Functional Brain Activity Patterns
The landmark 2006 SPECT imaging study revealed a distinctive pattern during active glossolalia 2:
- Decreased activity in frontal lobes (areas normally controlling voluntary speech and executive function)
- Decreased activity in parietal lobes
- Decreased activity in left caudate nucleus
This pattern is fundamentally different from normal language production, where frontal language areas (Broca's area) would typically show increased activation.

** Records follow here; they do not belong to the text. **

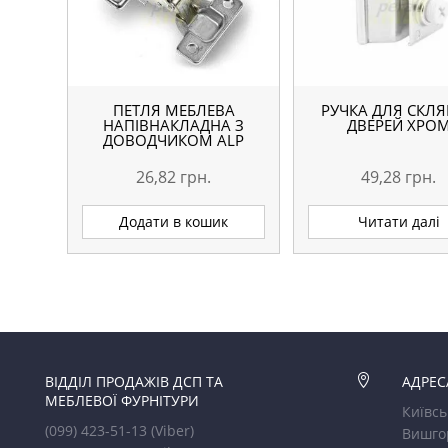
ПЕТЛЯ МЕБЛЕВА
РУЧКА ДЛЯ СКЛ
НАПІВНАКЛАДНА З
ДВЕРЕЙ ХРО
ДОВОДЧИКОМ ALP
26,82
грн.
49,28
грн.
Додати в кошик
Читати далі
ВІДДІЛ ПРОДАЖІВ ДСП ТА

АДРЕС
МЕБЛЕВОЇ ФУРНІТУРИ
Київсь
(099) 423-51-13
(Viber)
Вишго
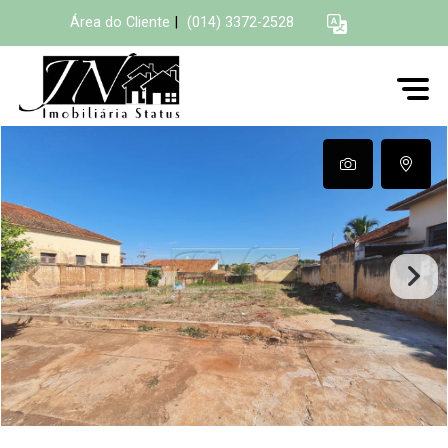
Área do Cliente
|
(014) 3372-2528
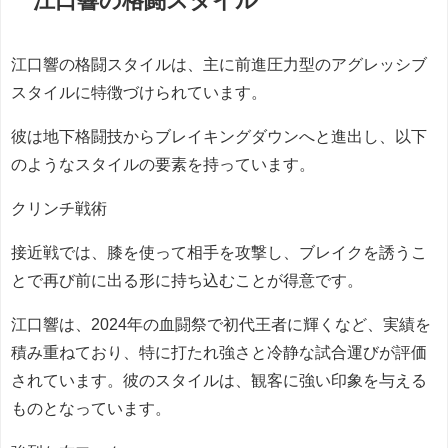
江口響の格闘スタイルは、主に前進圧力型のアグレッシブ
スタイルに特徴づけられています。
彼は地下格闘技からブレイキングダウンへと進出し、以下
のようなスタイルの要素を持っています。
クリンチ戦術
接近戦では、膝を使って相手を攻撃し、ブレイクを誘うこ
とで再び前に出る形に持ち込むことが得意です。
江口響は、2024年の血闘祭で初代王者に輝くなど、実績を
積み重ねており、特に打たれ強さと冷静な試合運びが評価
されています。彼のスタイルは、観客に強い印象を与える
ものとなっています。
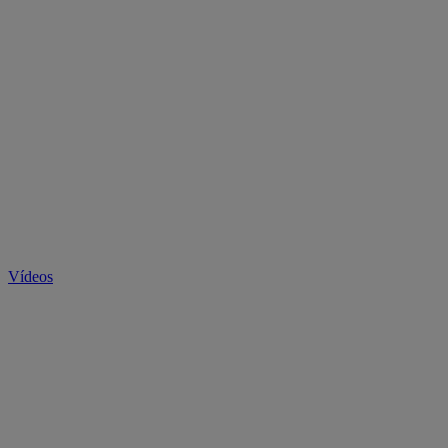
Vídeos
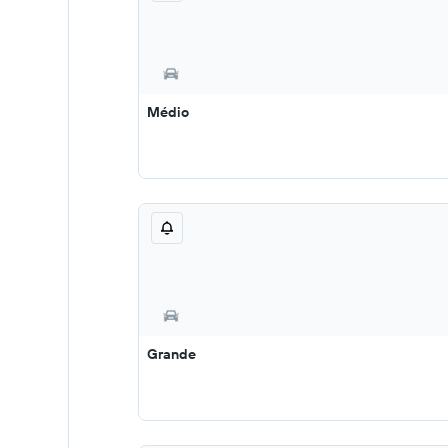
Médio
Grande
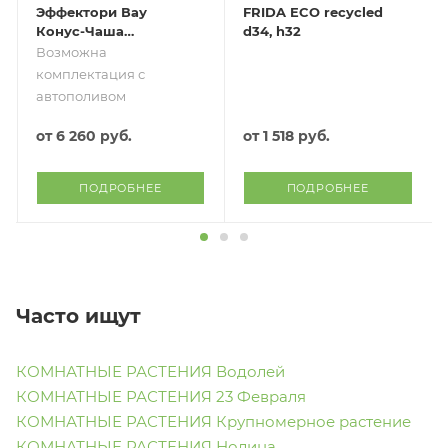
Эффектори Вау
FRIDA ECO recycled
Конус-Чаша
d34, h32
Капучино
Возможна
комплектация с
автополивом
от
6 260 руб.
от
1 518 руб.
ПОДРОБНЕЕ
ПОДРОБНЕЕ
Часто ищут
КОМНАТНЫЕ РАСТЕНИЯ Водолей
КОМНАТНЫЕ РАСТЕНИЯ 23 Февраля
КОМНАТНЫЕ РАСТЕНИЯ Крупномерное растение
КОМНАТНЫЕ РАСТЕНИЯ Нолина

Critical Distinction from Aphasia
Glossolalia is neurologically distinct from aphasia and does not represent brain pathology 3. Unlike aphasia, which results from central nervous system damage affecting language networks (typically involving Broca's area, Wernicke's area, and the arcuate fasciculus), glossolalia:
- Occurs in neurologically intact individuals
- Represents a voluntary, context-specific behavior
- Involves deactivation of cognitive control systems rather than damage to language areas
- May involve activation of mirror neuron networks
Temporal Lobe Involvement
One case report documented right temporal sharp wave discharges during silent prayer in tongues, suggesting possible temporal lobe involvement in some individuals 4. However, this represents a single case and may not generalize to all glossolalia practitioners.
Clinical Interpretation
The neuroscience indicates glossolalia involves:
- Voluntary relinquishment of frontal executive control - The decreased frontal activity suggests practitioners intentionally disengage normal speech monitoring and control mechanisms
- Specialized neural adaptation - Structural changes in frontal pole regions indicate this is a learned skill requiring neurocognitive specialization
- Normal brain function - This is not a pathological state but rather a specific mental state achievable through practice
Important Caveats
- The evidence base is limited, with only a handful of neuroimaging studies
- Most studies involve small sample sizes
- The phenomenon may vary considerably between individuals and religious traditions
- Psychiatric glossolalia (occurring in mental disorders) may represent a different neurological phenomenon than religious glossolalia
The available evidence suggests glossolalia represents a unique neurological state involving domain-general executive areas rather than traditional language networks, distinguishing it from both normal speech and pathological language disorders like aphasia.